Dos cinco projetos com o Museu Mariano Procópio como proponente em editais de leis de incentivo, dois conseguiram captação do setor privado. Contribuíram com a instituição – via renúncia fiscal – apenas os Correios, com R$ 64 mil, e a MRS Logística S.A., com R$ 1,03 milhão.

Dos cofres públicos do município, o pouco que entra é para manutenção, e olhe lá. Os governos sucessivamente têm priorizado outros espaços culturais e parques. Casos da Praça CEU – Centro de Artes e Esportes Unificados, do Teatro Paschoal Carlos Magno e mais recentemente do Sesc Pousada, transformado em parque municipal ao custo anual de R$ 2,5 milhões.

A escassez de donativos não é prerrogativa apenas do mais importante museu de Juiz de Fora. Levantamento realizado pela Agência Lupa em 2019, por ocasião dos dez anos da Lei Rouanet – principal meio de financiamento cultural do país -, mostrou que apenas 34% dos os projetos para a preservação de acervos de museus apresentados ao Ministério da Cultura desde 2009 conseguiram captar recursos.

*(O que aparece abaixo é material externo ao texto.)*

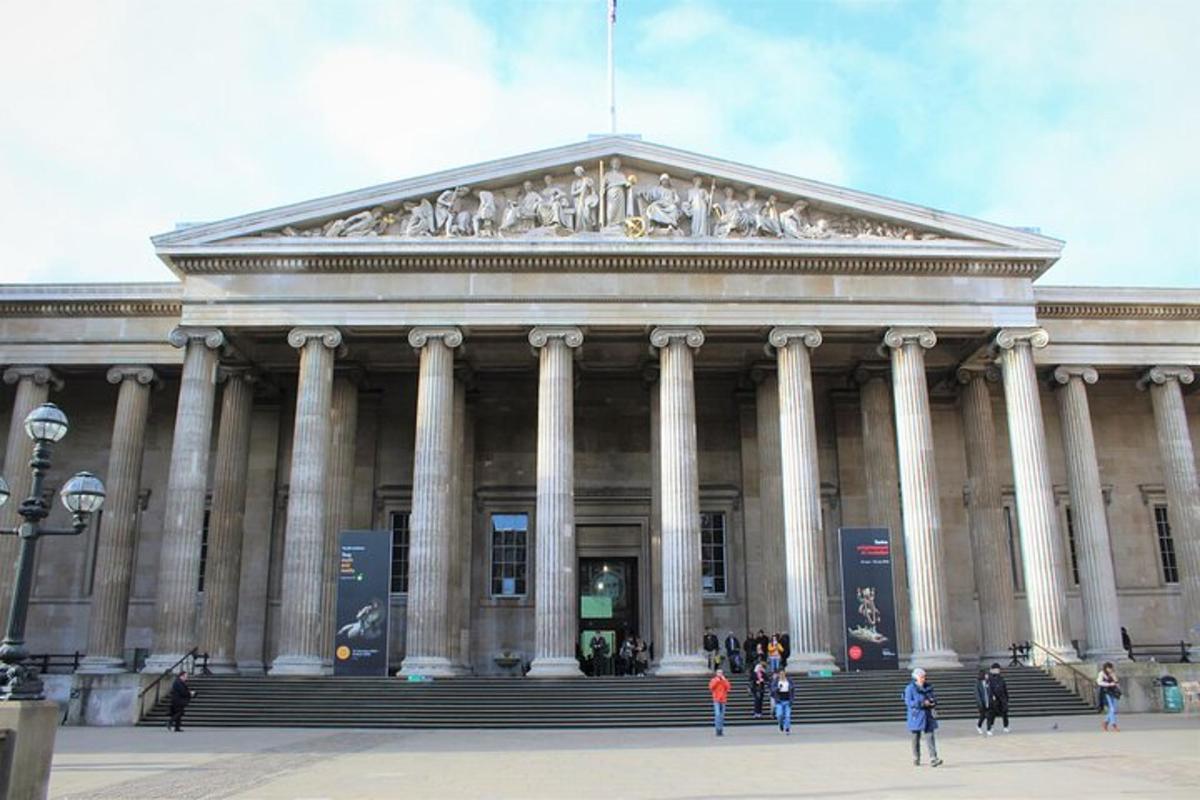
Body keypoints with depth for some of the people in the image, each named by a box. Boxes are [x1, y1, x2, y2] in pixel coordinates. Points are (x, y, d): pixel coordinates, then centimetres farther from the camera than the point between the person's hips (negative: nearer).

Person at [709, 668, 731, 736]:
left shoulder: (725, 680, 10)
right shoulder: (714, 680, 4)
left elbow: (728, 688, -4)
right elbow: (711, 687, -10)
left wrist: (724, 680, -9)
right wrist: (717, 681, -13)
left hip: (723, 700, 3)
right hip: (716, 700, -3)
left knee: (722, 715, 4)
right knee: (717, 714, -15)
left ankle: (721, 729, 11)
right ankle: (718, 729, -14)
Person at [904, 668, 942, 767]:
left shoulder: (928, 687, 8)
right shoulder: (910, 688, -9)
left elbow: (934, 697, 16)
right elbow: (908, 702, -15)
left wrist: (933, 702, -9)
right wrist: (922, 703, -22)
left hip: (928, 715, 3)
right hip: (916, 716, -3)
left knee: (930, 736, -7)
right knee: (916, 738, 8)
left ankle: (934, 759, -11)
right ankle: (916, 759, 20)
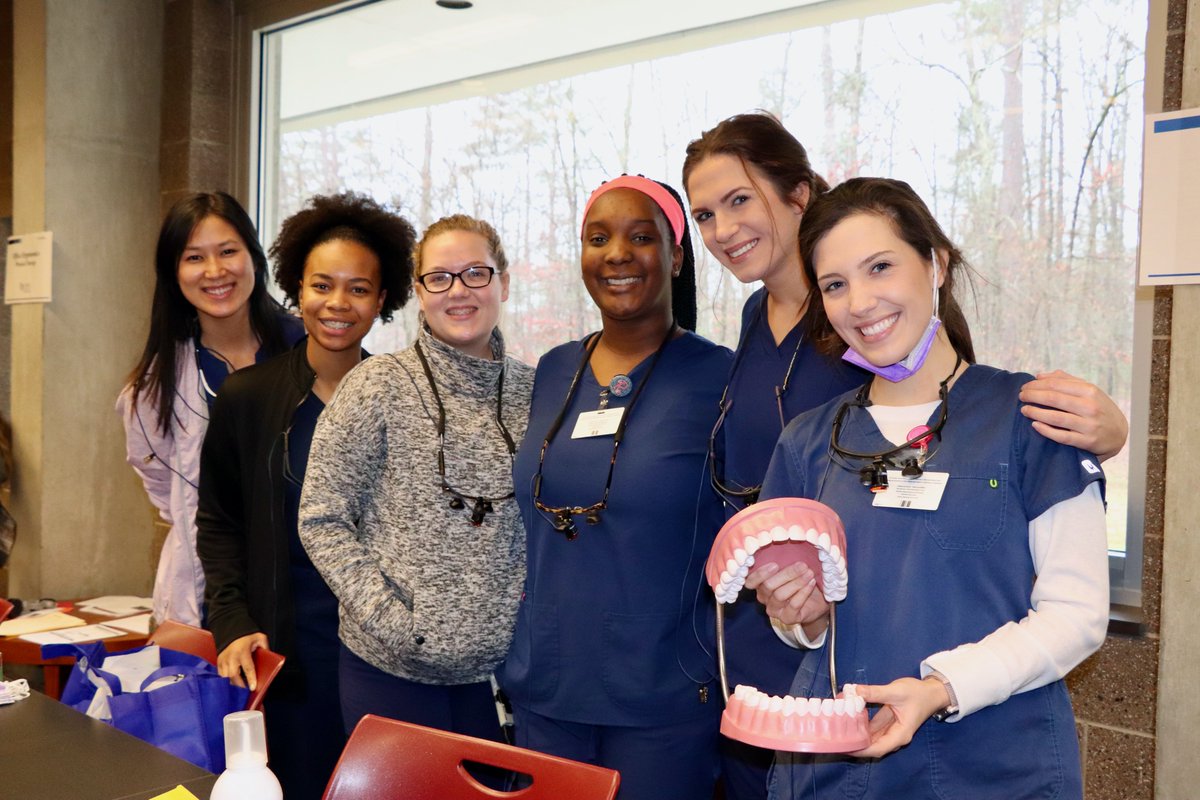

É o cenário que ajuda entender, por exemplo, o incêndio na Cinemateca, que possui o maior acervo de audiovisual da América do Sul, formado por aproximadamente 250 mil rolos de filmes e mais de um milhão de documentos relacionados ao cinema. Ou ainda, para continuar nos incêndios, o Museu Nacional e o da Língua Portuguesa, consumidos por chamas, respectivamente, em 2018 e em 2015.

O Museu Nacional recebeu R$ 244,8 milhões em doações do Bradesco, do BNDES e da Vale via renúncia fiscal. O Ministério da Educação aportou cerca de R$ 18 milhões para intervenções emergenciais. A reconstrução do Museu da Língua Portuguesa teve recursos investidos de R$ 85,8 milhões. Desse total, R$ 56,6 milhões foram captados via lei de incentivo à cultura.

Incêndios à parte, há aqueles espaços fechados por conta de riscos estruturais, caso do Museu Mariano Procópio, mas também do Museu de Arte de Brasília, que não recebia visitantes desde 2007. Na capital federal, com orçamento de R$ 9 milhões, as obras foram retomadas em 2020 e entregues em abril desde ano.

Perto de reabrir, o Museu Paulista, mais conhecido como Museu do Ipiranga, por contar a história da Independência do Brasil, está fechado desde 2013. Com investimento de R$ 210 milhões, sendo a R$ 170 milhões da iniciativa privada (via renúncia fiscal), tem previsão de reabertura para 2022.

Sem investimentos públicos ou privados (via renúncia fiscal) o Museu Mariano Procópio vai seguir como está desde 2008. A adoção do modelo do Instituto Brasileiro de Museus para seleção de gestores pode ser bem-vinda, até necessária, entretanto, caso não apareçam os donativos, as “ferroadas” seguirão.